Some lovely people were exercising the right to free speech afforded them by Mark Zuckerberg talking smack about the bizarrely named political philosophy called anarcho-capitalism. The discussion was around the amusing meme pictured above.
But that's not all. A high-larious meme about conversations that non-ancaps have with ancaps about the world today got my attention, and I present it below, along with what I said in response. The meme suggests two contradictory things an ancap could say in an argument. My response follows immediately beneath the image!
Clearly arguments about capitalism require the employment of economics and by some miracle not every ancap you've had a comment war with is an economics buff. This shouldn't be very surprising considering it's the dismal science.
I am, however, so I know where talk of econ begins and ends;
the point of being an ancap is not to apologise for capitalism (since it's a mode of production, not an ideology, making name anarcho-capitalism a mistake)
ancaps are anti-statist liberals just as you are presumably anti-statist socialists...
why only socialists can call themselves anarchists mystifies me considering the respective sounds and etymologies of the words society and anarchy...
Now onto econ;
I think we agree that capitalism is, specifically, a set of economic activities, rather than just "private ownership of the means of production etc..." right?
Cos if it means the latter that makes every instance of exclusionary property rights, even when exercised by tribes like the Tiv, Piaroa or Merina, or by anarchist co-ops and communes capitalist, which is clearly bizarre and renders the word useless.
So the capitalist mode of production is;
Entrepreneurs pitch a resource allocation plan for the production of a good or service to financiers;
Financiers pay for it, entrepreneurs implement it, usually alongside non-entrepreneur fellow labourers - all are paid wages in return for their time and trouble at a rate that represents the supply of and demand for labour in each particular labour market, or how easy or difficult they are to replace. (Doctors are usually more secure in their employment than street sweepers.)
When do the entrepreneurs and financiers get a return on the venture they've given up resources to create, and when do the labourers get paid their wages?
The answer to that question also answers why people accept wages rather than wait to share in the revenues of the business. Since they didn't set it up or put any of their own resources at stake they are not magically entitled to just take things off others. For why not, see all those flourishes gift economies worldwide like the Tiv, Piaroa, Merina I mentioned earlier.

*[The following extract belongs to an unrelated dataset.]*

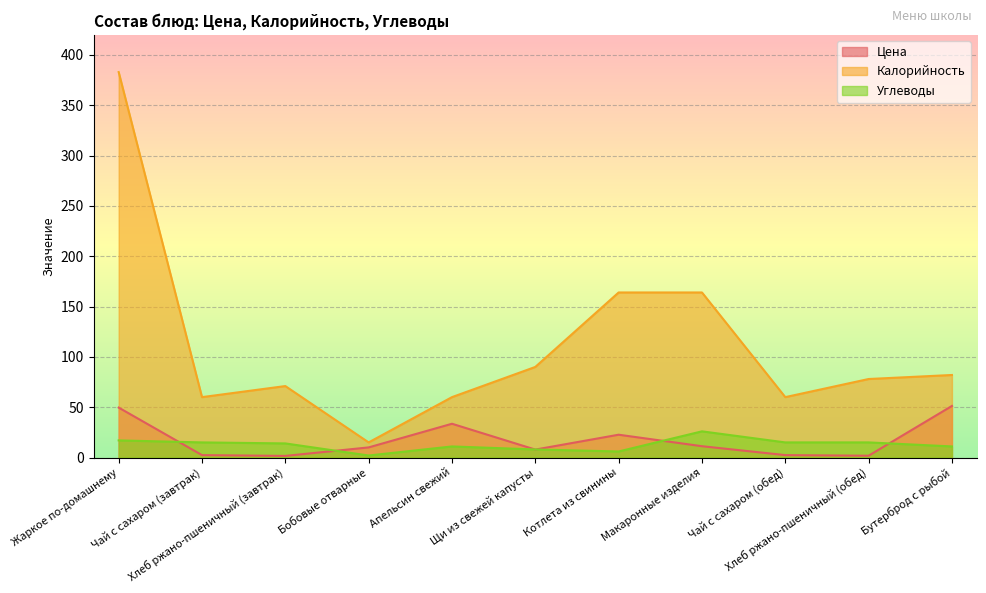

After their last crossing, which series has the higher values: Цена or Углеводы?

Цена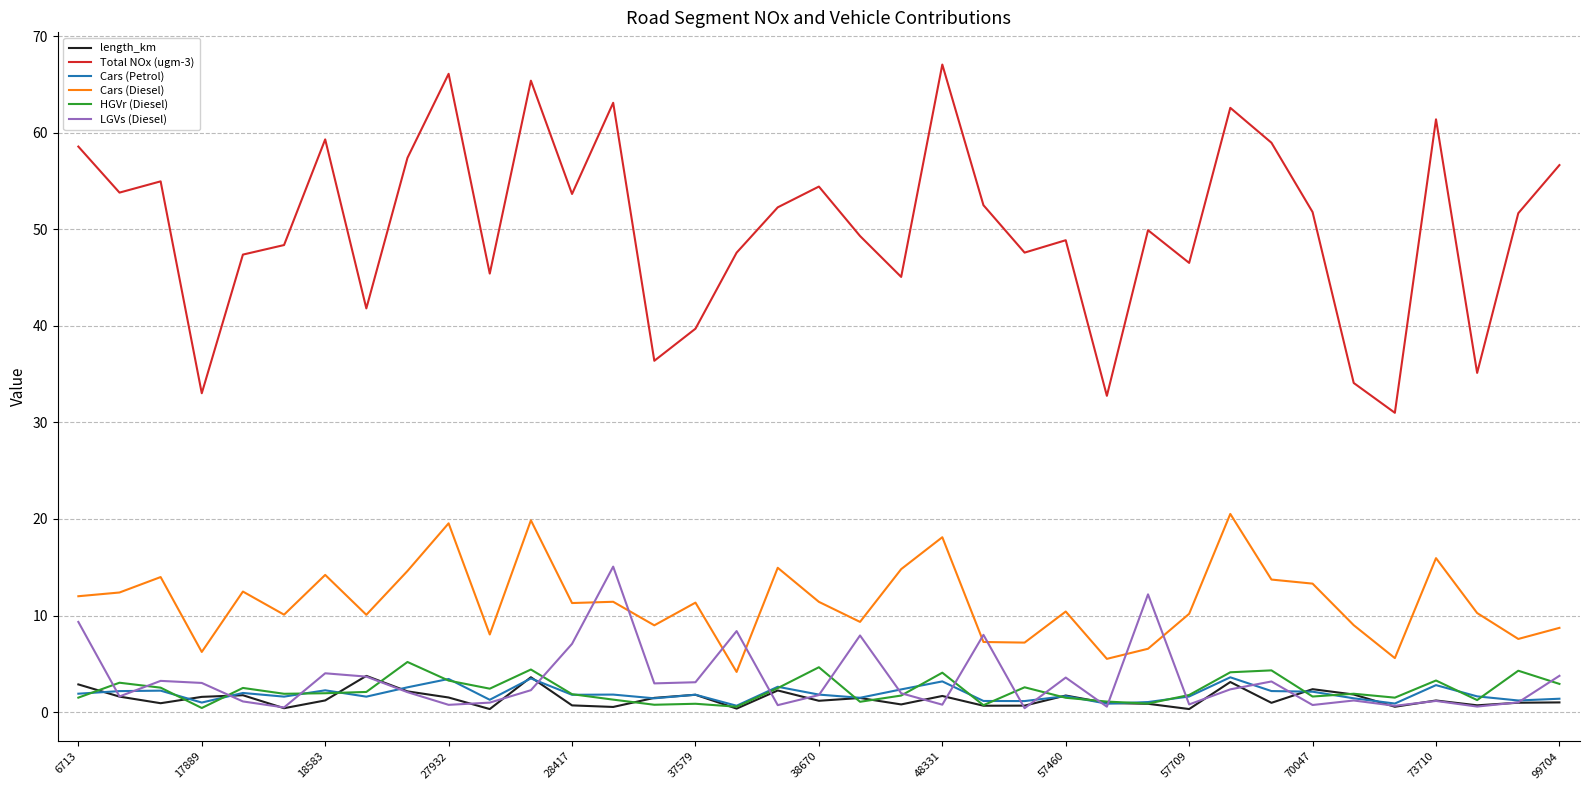

What is the maximum value shown in the chart?

67.1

The goal of the plan was to make a good or service more productively ( more produced for the same input of physical stuff, work hours, etc... ) and more efficiently ( less waste - waste is costly ) so that per quantity of the good sold more of the gross income would be left as net income ( profit ) but here's the rub;
When it doesn't work, the entrepreneurs and financiers ( the capitalists ) lose money and are less well off.
When it does work, and the production process is more efficient, and people do want the good or service in question, then this team of capitalists have inadvertently painted a big red X on their backs alerting other such teams that there are wide profit margins to be had.
Such teams join in, and before long folks at the first team are looking for ways to stand out in the eyes of their customers. The ways forward are further product change, lowering price, or both. The only alternative to these is to bow out of the industry for this good or service altogether.
Meanwhile, the non-entrepreneur workers have earned a wage that is not timed to coincide with revenues precisely because they don't want their lives to hang on every quarterly statement.
In the long term, as in over decades and more, this capitalist mode of production results in continually falling prices - for example from 1800 to 1900 even the price of housing fell in real terms in both the US and UK.
I say 'even' because it's infamous for rising in the 20th and 21st Centuries. In fact house prices today are pretty much the only reason there's any relative poverty left in both countries.
Corporatism is basically a kind of state socialism but for rich people. It's the gathering of many interests around the lightning rod of the government in a constant rush for favours like government outsourcing contracts, so for example the passenger railways industry in the UK would count as corporatist.
This is completely compatible with capitalism, and any ancaps saying otherwise are doing so because they are not econ buffs.
Corporatism as national policy was the economic approach of the fascist regimes of the early-mid 20th Century, with the possible partial exception of Nazi Germany, which had a greater emphasis on central planning and outright state control than Portugal, Spain, Italy, Greece, Romania or Bulgaria.
This is why Sheldon Richman characterises corporatism as a kind of bastard-child of socialism dressed in capitalism's clothes, but again that's using the "private ownership" definition of capitalism.
I don't see capitalism as either friendly or malignant, being as it's just people trading stuff with each other and pushing to make stuff more efficiently.
To my eyes capitalism is compatible with corporatism so the "that's not true capitalism" argument is one I find unedifying myself. It's not a true free market, but I'm sure most of you would agree with me on that anyway.
Hell, some of you here actually want free markets absent "property" (per Proudhon) right?